E così, in un mondo di vincitori e vinti si consuma la quotidianità – insensata ma al contempo reale – di un uomo che è solito bighellonare tra gli scaffali del supermercato in ciabatte, vestaglia e occhiali da sole, ma che si ritrova da un giorno all’altro catapultato in una storia fatta di riscatti, rapimenti e nichilismo. Ed è proprio sul dualismo che si basa Il Grande Lebowski: da un lato il pacifico Drugo e dall’altro il rissoso Walter, rimasto con la testa e con il cuore in Vietnam e che, sulle note di I Hate You dei Monks, minaccia con la pistola il povero Smokie, colpevole di aver oltrepassato la linea al momento del tiro; da un lato i magnati della finanza e i guerrafondai, dall’altro gli sfaccendati e i pacifisti; da un lato il 1991, dall’altro le colonne sonore che se ne sbattono del contesto storico sfoderando brani country-western (Tumbleweeds dei Pioneers), folk (The Man in me di Bob Dylan), ma anche latinoamericani (indimenticabile Hotel California nella versione gitana): un dualismo che proprio perché diverso risulta perfetto, facendo sì che Bob Dylan conviva alla perfezione persino con i Gipsy Kings.

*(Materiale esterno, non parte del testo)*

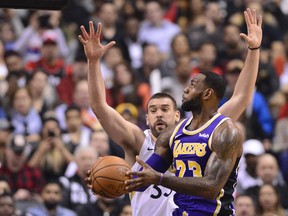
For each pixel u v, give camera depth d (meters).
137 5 20.81
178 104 16.89
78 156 14.01
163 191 9.84
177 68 17.25
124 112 15.74
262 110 16.98
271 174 14.30
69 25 20.02
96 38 9.80
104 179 8.77
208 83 8.99
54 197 13.70
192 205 8.98
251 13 10.10
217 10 20.56
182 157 8.93
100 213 13.60
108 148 14.86
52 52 17.83
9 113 16.17
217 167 8.62
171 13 20.86
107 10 19.69
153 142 9.97
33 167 14.48
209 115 8.99
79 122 15.60
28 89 16.66
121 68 17.38
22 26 19.98
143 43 19.08
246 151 15.57
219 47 19.11
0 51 18.48
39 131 16.14
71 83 17.47
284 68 19.73
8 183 13.99
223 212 8.99
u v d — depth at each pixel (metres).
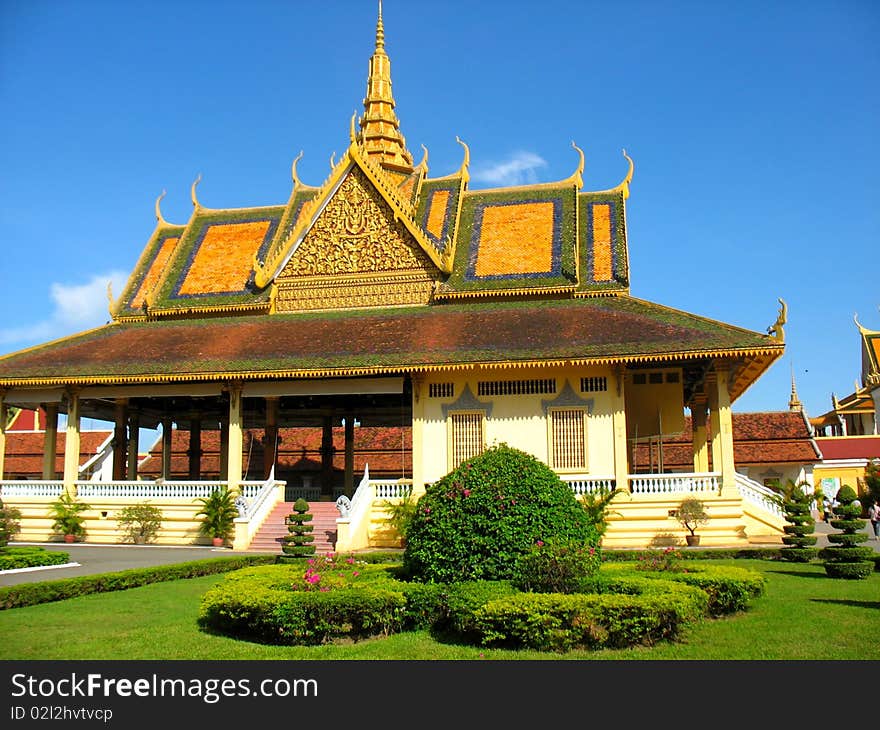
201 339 38.00
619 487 31.33
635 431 34.22
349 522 30.27
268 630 14.46
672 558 19.03
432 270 40.16
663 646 13.83
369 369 32.72
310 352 34.62
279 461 51.91
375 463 51.12
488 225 42.97
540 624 13.44
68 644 14.14
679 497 30.89
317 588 15.62
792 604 17.62
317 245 41.56
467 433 33.16
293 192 47.28
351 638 14.48
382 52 51.94
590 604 13.58
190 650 13.79
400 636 14.66
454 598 14.48
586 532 16.77
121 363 35.97
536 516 16.16
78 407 36.53
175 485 35.06
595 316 34.59
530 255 40.53
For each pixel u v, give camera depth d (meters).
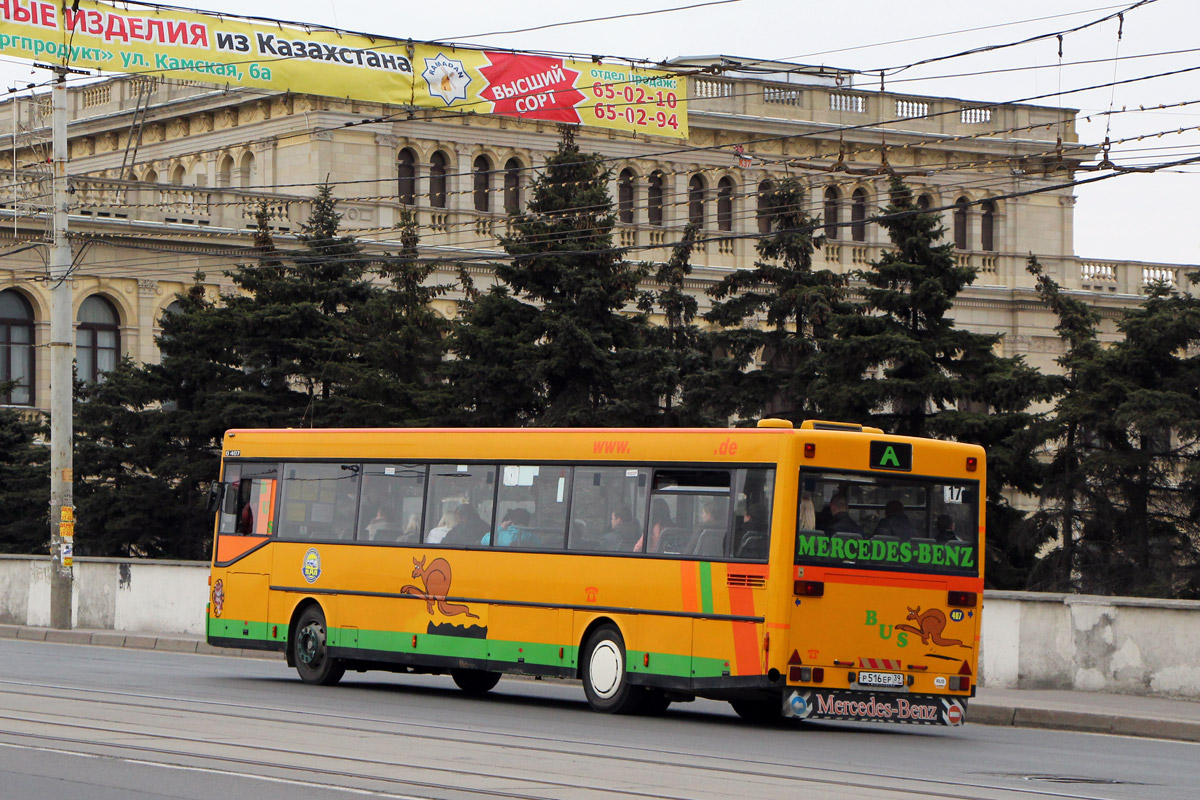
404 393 48.56
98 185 62.47
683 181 73.31
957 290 45.59
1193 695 23.33
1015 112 78.12
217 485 27.20
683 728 20.20
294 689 24.22
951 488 21.28
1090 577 43.72
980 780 15.71
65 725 18.03
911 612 20.81
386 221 65.94
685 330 47.88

Per rendere possibile ciò, i fratelli Coen si affidano a T Bone Burnett – eclettico musicista e produttore discografico – che propone un mosaico variegato, arrivando perfino a consigliare un brano della peruviana Yma Sumac del 1951; inutile spendere parole sul risultato dell’esperimento, lo sappiamo già.

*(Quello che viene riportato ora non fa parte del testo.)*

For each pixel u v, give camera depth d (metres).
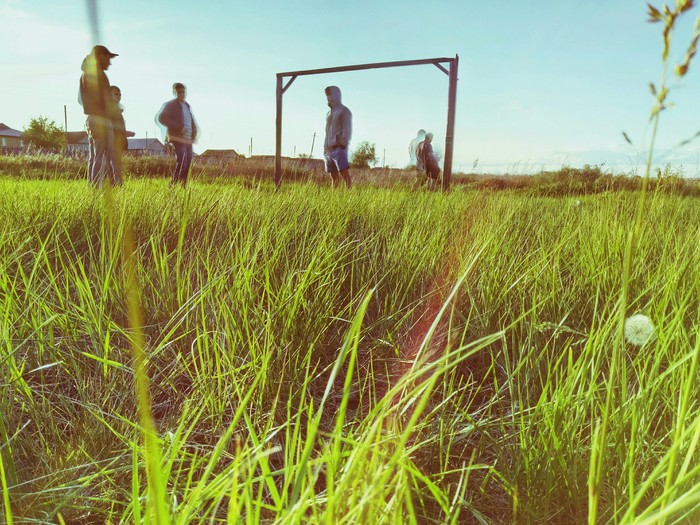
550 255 2.14
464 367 1.76
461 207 4.13
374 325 1.88
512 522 1.06
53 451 1.28
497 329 1.83
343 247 2.42
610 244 2.42
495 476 1.17
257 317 1.74
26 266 2.36
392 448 0.97
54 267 2.44
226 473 0.92
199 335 1.66
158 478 0.52
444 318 1.98
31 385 1.60
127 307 1.90
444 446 1.27
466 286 2.01
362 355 1.82
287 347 1.58
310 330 1.75
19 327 1.68
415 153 10.10
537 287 2.03
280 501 0.79
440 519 1.05
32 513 1.07
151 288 2.08
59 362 1.44
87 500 1.14
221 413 1.33
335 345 1.86
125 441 1.19
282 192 4.42
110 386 1.47
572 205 4.23
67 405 1.43
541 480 1.08
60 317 1.77
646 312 1.58
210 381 1.44
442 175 7.51
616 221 2.63
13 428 1.32
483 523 1.01
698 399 1.21
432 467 1.22
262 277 2.19
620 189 3.12
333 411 1.55
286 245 2.48
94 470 1.20
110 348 1.66
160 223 2.99
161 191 3.91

Ultima – ma non per importanza – in questo viaggio svestito di sogni ma sovraccarico di allucinazioni, l’indimenticabile Dead Flowers dei Rolling Stones nella versione del cantautore folk Townes Van Zandt, brano per cui i fratelli Coen hanno dovuto lottare. Sì, perché alla richiesta fuori budget di oltre 150 mila dollari per i diritti del pezzo, i due registi invitarono Allen Klen – storico manager dei Rolling Stones – a vedere un premontato della pellicola nella speranza di intrigarlo. La tradizione narra che alla famosa battuta di Drugo “Io odio i fottuti Eagles”, Klen si sia alzato e abbia esclamato “Ok, è vostra, ve la regalo”.
E così tra un’audiocassetta, un bicchiere di White Russian e la compagnia dei fedeli amici, scorre la vita di un uomo proprio come una partita di bowling: segnata da un percorso delineato ma che talvolta può andare nelle corsie laterali, non centrando l’obiettivo. L’importante è non disperare e prendere la vita così com’è, perché come ci insegna Drugo “bisogna saper aspettare”. E per questo per noi sarà sempre l’uomo giusto al momento giusto nel posto giusto.